Ma poi quella società è parsa sfilacciata. Gli stessi sanitari, ad esempio, sono diventati bersaglio di campagne di disinformazione o addirittura aggressioni.
«Alla prima fase è seguito quasi l’esatto contrario. A tempo di record la scienza ha creato i vaccini che hanno consentito di debellare la malattia. Ma anziché aumentare la fiducia nella scienza, è arrivata la fase del negazionismo: è emerso un individualismo esasperato in cui non si accettavano le regole e si mettevano in dubbio il valore della scienza, dell’informazione e dell’oggettività.
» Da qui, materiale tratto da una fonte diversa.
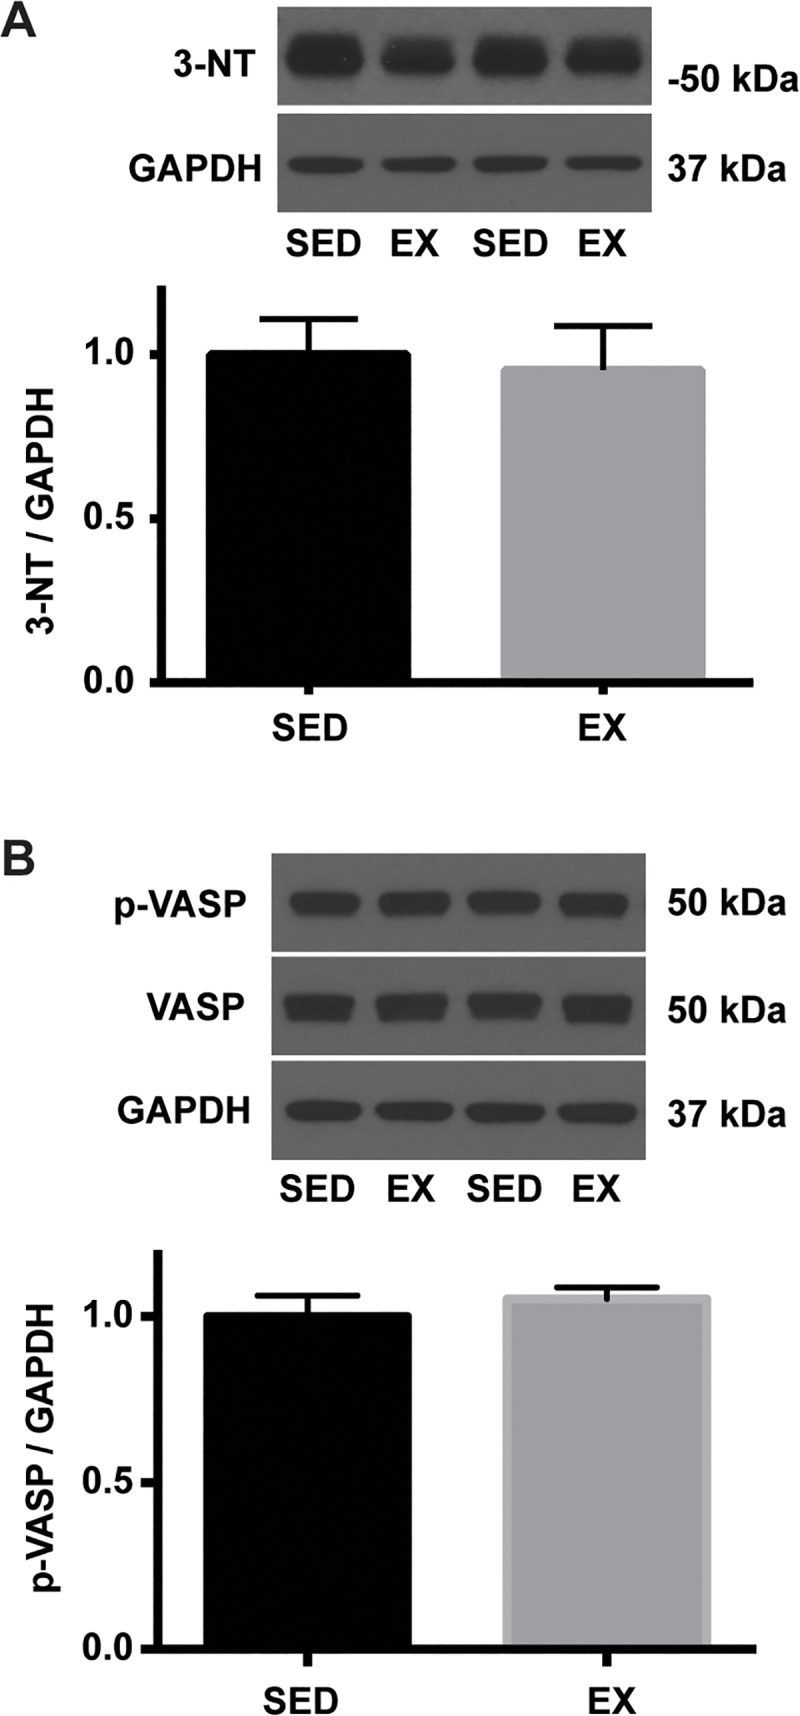
Levels of 3-nitrotyrosine and NO bioavailability in the aortic tissue of SED and EX mice.An equal amount of aortic homogenates was separated by SDS-PAGE. Representative blots are shown above each summary graph. A. 3-nitrotyrosine abundance was normalized to GAPDH and expressed relative to SED mean (n = 7 per group). B. Phospho-VASP (Ser239) level was normalized to GAPDH expression and expressed relative to SED mean (n = 7 per group).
L’individualismo sfrenato è un problema della nostra società».
E si è arrivati anche alla «rimozione» dell’esperienza del Covid?
«In alcune fasce di popolazione c’è stato un bisogno di rimuovere, come avviene dopo i traumi, per dirsi che tutto ciò non era mai esistito e per riprendere da dove eravamo rimasti prima del Covid».
Cosa ci dice oggi la ricerca scientifica, e in particolare la psichiatria, sulle conseguenze del Covid a cinque anni di distanza dall’inizio di questa storia?
«Nel mondo sono stati pubblicati circa 44mila articoli scientifici sul Covid: la maggioranza di questi sono riferiti ai primi due anni, all’immediatezza dell’emergenza e agli effetti nel breve periodo. Nell’ultimo biennio sono invece crollati gli studi, e non ce ne sono sugli effetti sul lungo termine».
E l’esperienza quotidiana in ospedale e sul territorio cosa porta a osservare?
«Anche le evidenze portate al convegno segnalano l’impatto profondo. In alcune aree del Paese si è arrivati al raddoppio degli accessi in pronto soccorso per disturbi psichici rispetto al pre-Covid. Tra i più giovani, anche per via dell’esordio precoce dei sintomi, le diagnosi di disturbi sono aumentati del 20-23%, così come è aumentato anche l’uso di sostanze stupefacenti. Sono i dati certi di un disagio che non è legato solo al Covid, ma a una più ampia sfera di eventi emotivi destabilizzanti che hanno attraversato la società in questi ultimissimi anni».